--- START ---

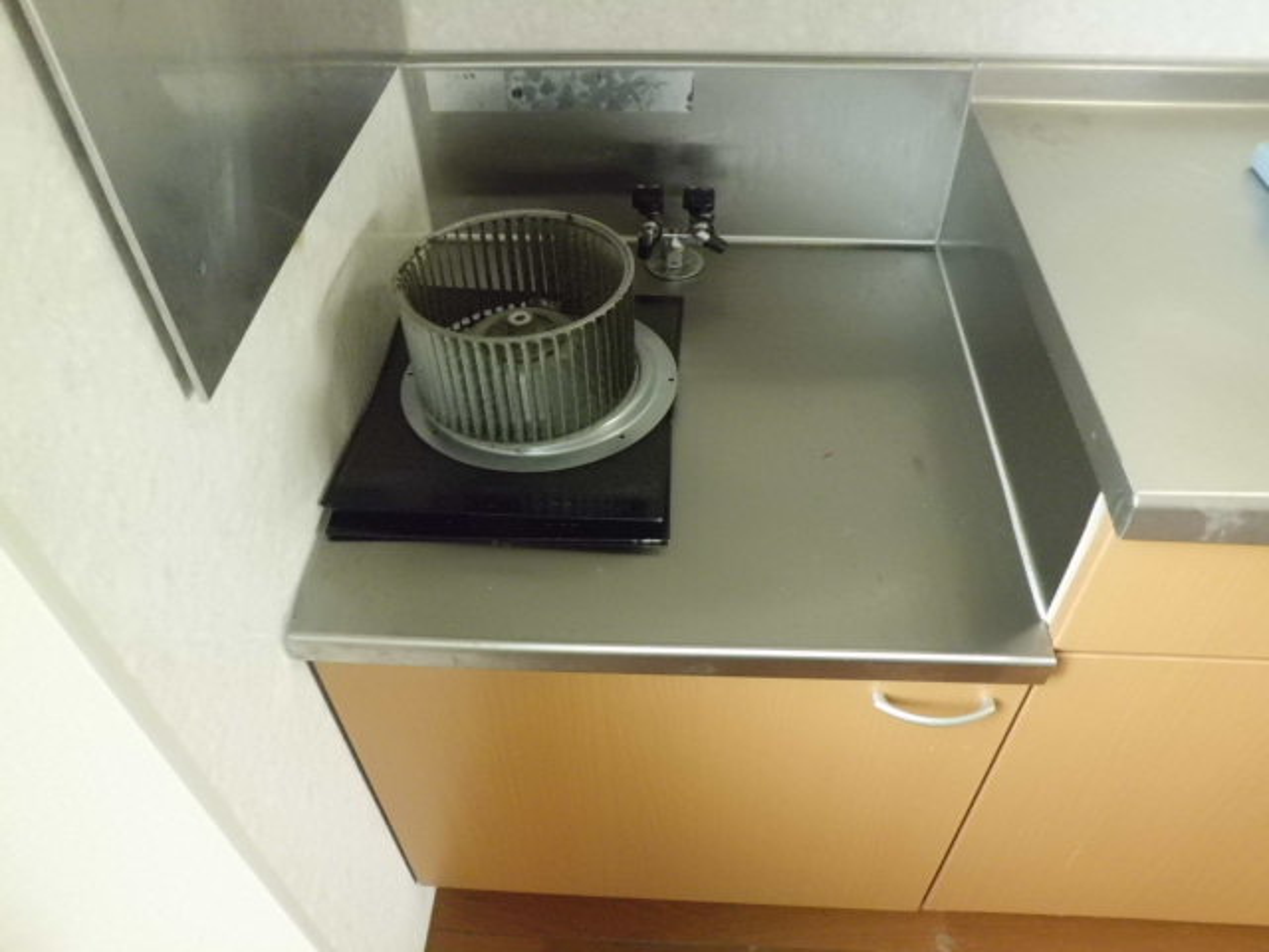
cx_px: 634
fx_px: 953
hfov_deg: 67.3
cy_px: 476
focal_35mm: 26
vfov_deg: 53.1
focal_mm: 4.7
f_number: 2.8
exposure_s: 1/60
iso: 400
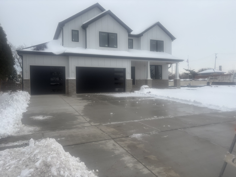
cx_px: 118
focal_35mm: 26
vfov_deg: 53.1
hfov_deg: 67.3
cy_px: 88
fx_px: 177
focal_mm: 5.96
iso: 50
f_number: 1.6
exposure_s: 1/3448
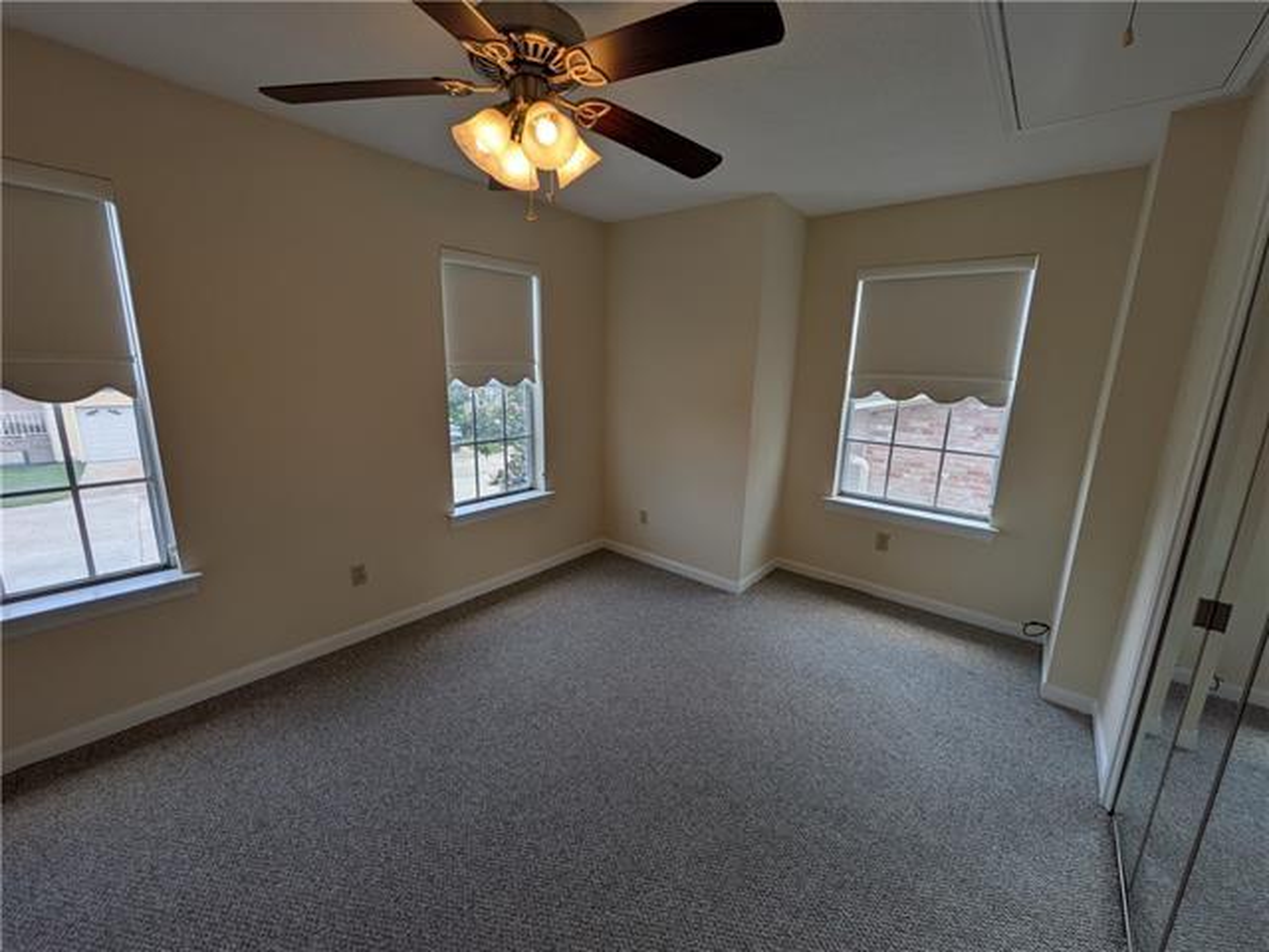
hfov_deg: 102.1
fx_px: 513
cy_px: 476
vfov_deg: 85.7
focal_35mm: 14
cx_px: 634
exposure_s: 1/270
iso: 49
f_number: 2.2
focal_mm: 1.83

--- END ---

From the line that contains "vfov_deg: 85.7" through the last line of the records above, copy every line exactly and leave out the rest.

vfov_deg: 85.7
focal_35mm: 14
cx_px: 634
exposure_s: 1/270
iso: 49
f_number: 2.2
focal_mm: 1.83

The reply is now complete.